Ward forced his way into the international fold back in 2014 when his irresistible domestic form gave then Head Coach Bobby Crutchley no choice but to pick him for the England and Great Britain squads. Ward wasted no time in transferring that form to the international arena, scoring twice in a 3-1 win over Australia on his England debut at the 2014 Champions Trophy.
Then, he was a rough diamond, playing on instinct and playing catch-up to his senior team mates, physically and tactically. Now, with almost 100 international caps, three goals at the Olympic Games in Rio and 50 international goals under his belt, Ward is looking ahead to the World Cup and hoping to make a splash on one of the biggest stages hockey has to offer.
Despite his match-winning goals and his milestone, the Old Georgians striker was keen to draw attention to the role his team mates played in the victory over Belgium.

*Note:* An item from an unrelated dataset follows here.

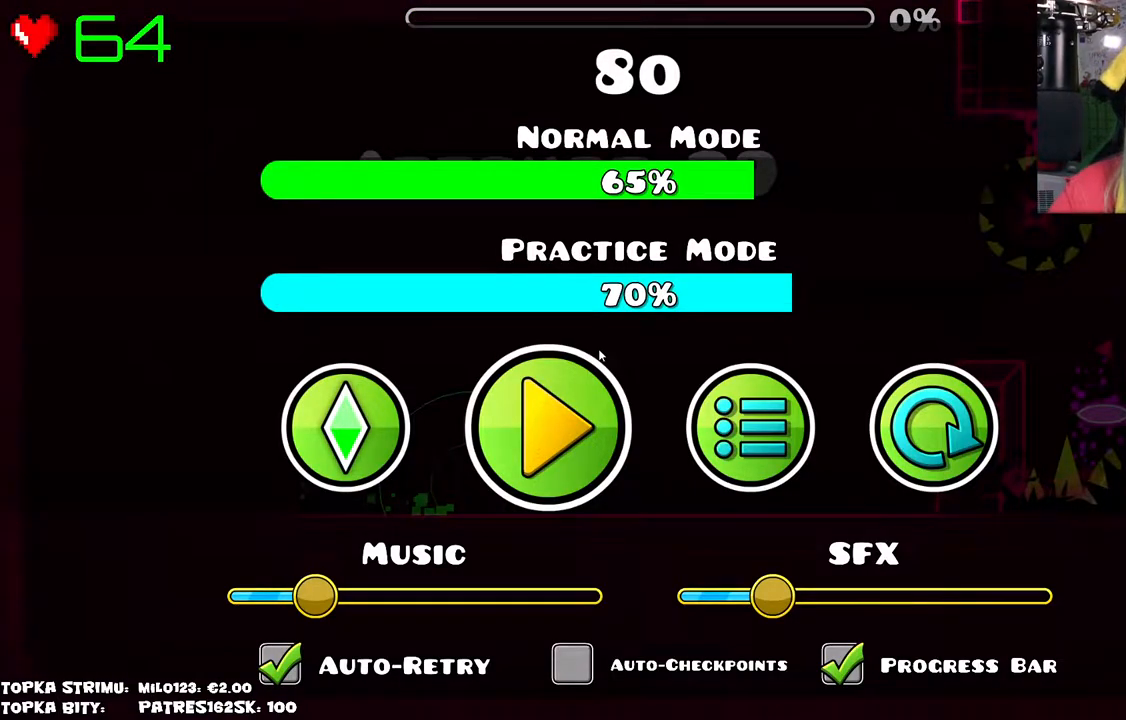
{"keys": [], "mouse": [], "events": []}
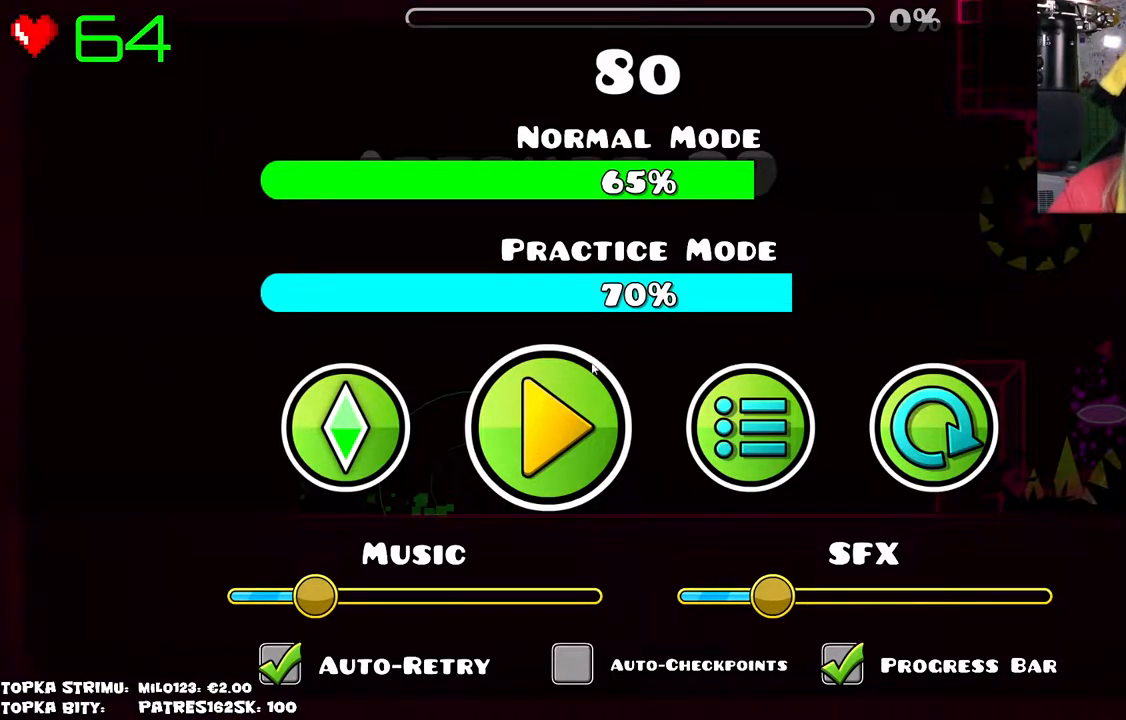
{"keys": [], "mouse": [], "events": [[434, "mouse_left", "down"], [484, "mouse_left", "up"]]}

“I thought the boys were fantastic. Aldo [Alan Forsyth] was brilliant with his two assists; it’s great to be playing up front with him for GB.”
Forsyth, the youngest player to reach 50 Scotland caps, has proven himself in a similar way to Ward, with what seems like an endless supply of goals in domestic hockey.
There have been suggestions that the Great Britain squad can accommodate either Ward of Forsyth but not both. With both being out-and-out goalscorers, both being the main man for their clubs, it’s been suggested that this town ain’t big enough for both of them. Behind the scenes, however both Ward and Forsyth have worked on their all-round game. Simply put, as important as a goal scorer is, international hockey allows no passengers. It is not enough for a player not to contribute to all aspects of the game these days. Forsyth’s role in both of Ward’s strikes against Belgium show the strides both have made on that front and suggest the beginnings of what could be a very fruitful partnership.
As well as Forsyth, Ward heaped praise on Great Britain’s three new caps, Rhys Smith, Zach Wallace and Jack Waller who all shone on their first senior international appearances.
“They were absolutely fantastic. Zach got man of the match and was brilliant it was well deserved. He played a key role in the first goal and all of them have big things ahead of them.”
Wallace’s driving run freed up space for Forsyth to find Ward for his first just after half time. And then Wallace and Forsyth combined again for the No13 to fire home via a defender’s stick for his 50th goal in international hockey.
“It’s something you dream of as a kid to score 50 international goals. If you look at it the tally’s quite a lot more for England so it’s nice to grab a couple for GB tonight.”
Despite his frustrations at his own personal display, Ward and his teammates played with a real spring in their step, in part due to the surge of enthusiasm generated by the arrival of new head coach, Danny Kerry.
“Danny’s been fantastic.” beamed the striker afterwards. “He’s brought a new spark to the team and it’s a real breath of fresh air. I’m really looking forward to the future under him.”
“The big thing for us is we’ve been so close to the top nations in the last few years so to beat one of them in a capped game is what we live for and need to do. That grows our confidence going into the Four Nations and then the World Cup and that hopefully will be where it comes together.”